Data provided:
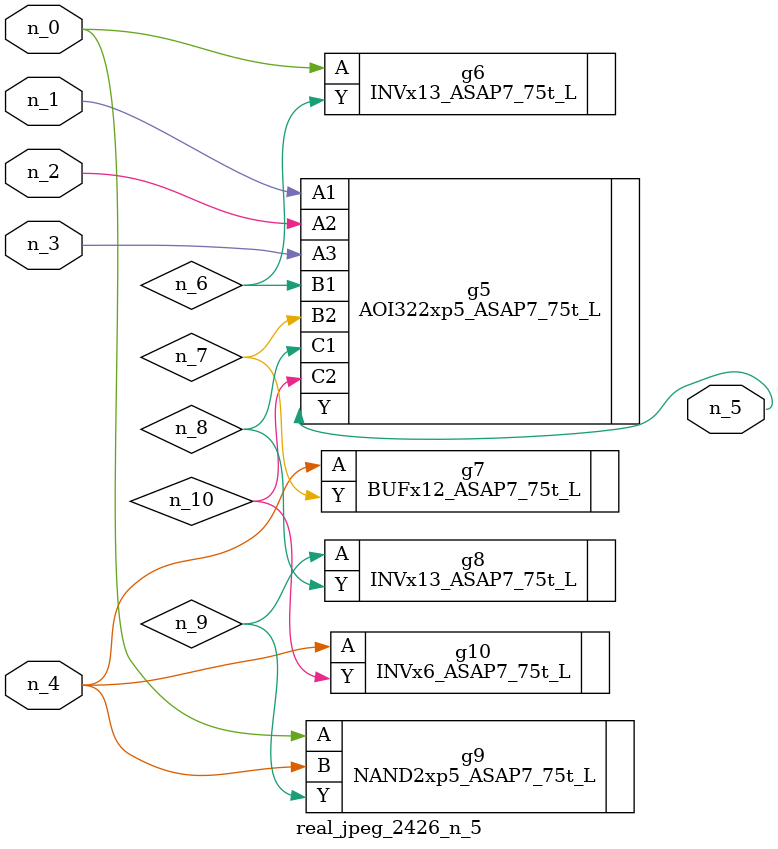
<source format=v>
module real_jpeg_2426_n_5 (n_4, n_0, n_1, n_2, n_3, n_5);

input n_4;
input n_0;
input n_1;
input n_2;
input n_3;

output n_5;

wire n_8;
wire n_6;
wire n_7;
wire n_10;
wire n_9;

INVx13_ASAP7_75t_L g6 ( 
.A(n_0),
.Y(n_6)
);

NAND2xp5_ASAP7_75t_L g9 ( 
.A(n_0),
.B(n_4),
.Y(n_9)
);

AOI322xp5_ASAP7_75t_L g5 ( 
.A1(n_1),
.A2(n_2),
.A3(n_3),
.B1(n_6),
.B2(n_7),
.C1(n_8),
.C2(n_10),
.Y(n_5)
);

BUFx12_ASAP7_75t_L g7 ( 
.A(n_4),
.Y(n_7)
);

INVx6_ASAP7_75t_L g10 ( 
.A(n_4),
.Y(n_10)
);

INVx13_ASAP7_75t_L g8 ( 
.A(n_9),
.Y(n_8)
);


endmodule
</source>
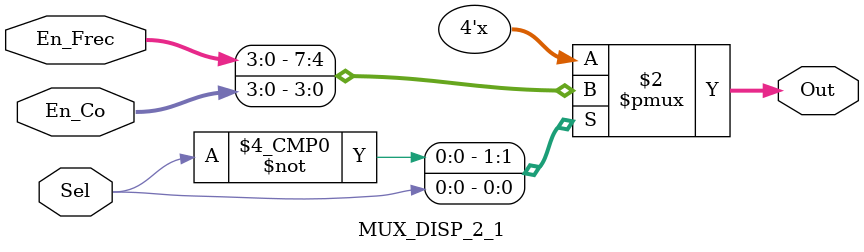
<source format=v>
`timescale 1ns / 1ps
module MUX_DISP_2_1(
    input [3:0] En_Frec,
    input [3:0] En_Co,
    input Sel,
    output reg [3:0] Out
    );

always @*
begin
	
	case(Sel)
		1'b0: Out <= En_Frec;
		1'b1: Out <= En_Co;
	endcase
	
end

endmodule

</source>
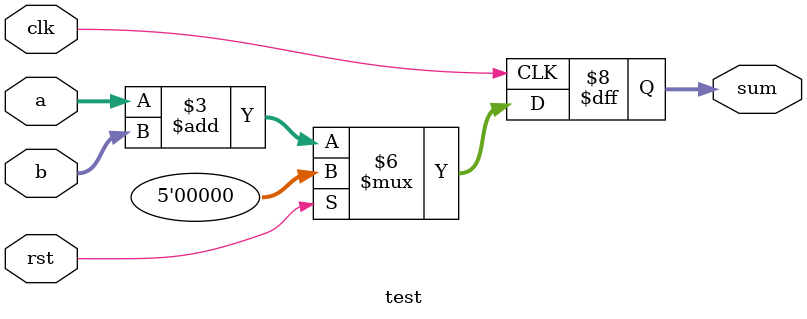
<source format=v>
module test (
    input  wire rst,
    input  wire clk,
    input  wire [3:0] a,
    input  wire [3:0] b,
    output reg [4:0] sum = 0
);

always @(posedge clk)
begin
    if(rst == 1)
        sum <= 0;
    else
        sum <= a + b;
end

endmodule
</source>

Exercise directions:
All entries above, minus the pictures, should be repeated exactly.

Response below:
<source format=v>
module real_jpeg_2426_n_5 (n_4, n_0, n_1, n_2, n_3, n_5);

input n_4;
input n_0;
input n_1;
input n_2;
input n_3;

output n_5;

wire n_8;
wire n_6;
wire n_7;
wire n_10;
wire n_9;

INVx13_ASAP7_75t_L g6 ( 
.A(n_0),
.Y(n_6)
);

NAND2xp5_ASAP7_75t_L g9 ( 
.A(n_0),
.B(n_4),
.Y(n_9)
);

AOI322xp5_ASAP7_75t_L g5 ( 
.A1(n_1),
.A2(n_2),
.A3(n_3),
.B1(n_6),
.B2(n_7),
.C1(n_8),
.C2(n_10),
.Y(n_5)
);

BUFx12_ASAP7_75t_L g7 ( 
.A(n_4),
.Y(n_7)
);

INVx6_ASAP7_75t_L g10 ( 
.A(n_4),
.Y(n_10)
);

INVx13_ASAP7_75t_L g8 ( 
.A(n_9),
.Y(n_8)
);


endmodule
</source>
<source format=v>
`timescale 1ns / 1ps
module MUX_DISP_2_1(
    input [3:0] En_Frec,
    input [3:0] En_Co,
    input Sel,
    output reg [3:0] Out
    );

always @*
begin
	
	case(Sel)
		1'b0: Out <= En_Frec;
		1'b1: Out <= En_Co;
	endcase
	
end

endmodule

</source>
<source format=v>
module test (
    input  wire rst,
    input  wire clk,
    input  wire [3:0] a,
    input  wire [3:0] b,
    output reg [4:0] sum = 0
);

always @(posedge clk)
begin
    if(rst == 1)
        sum <= 0;
    else
        sum <= a + b;
end

endmodule
</source>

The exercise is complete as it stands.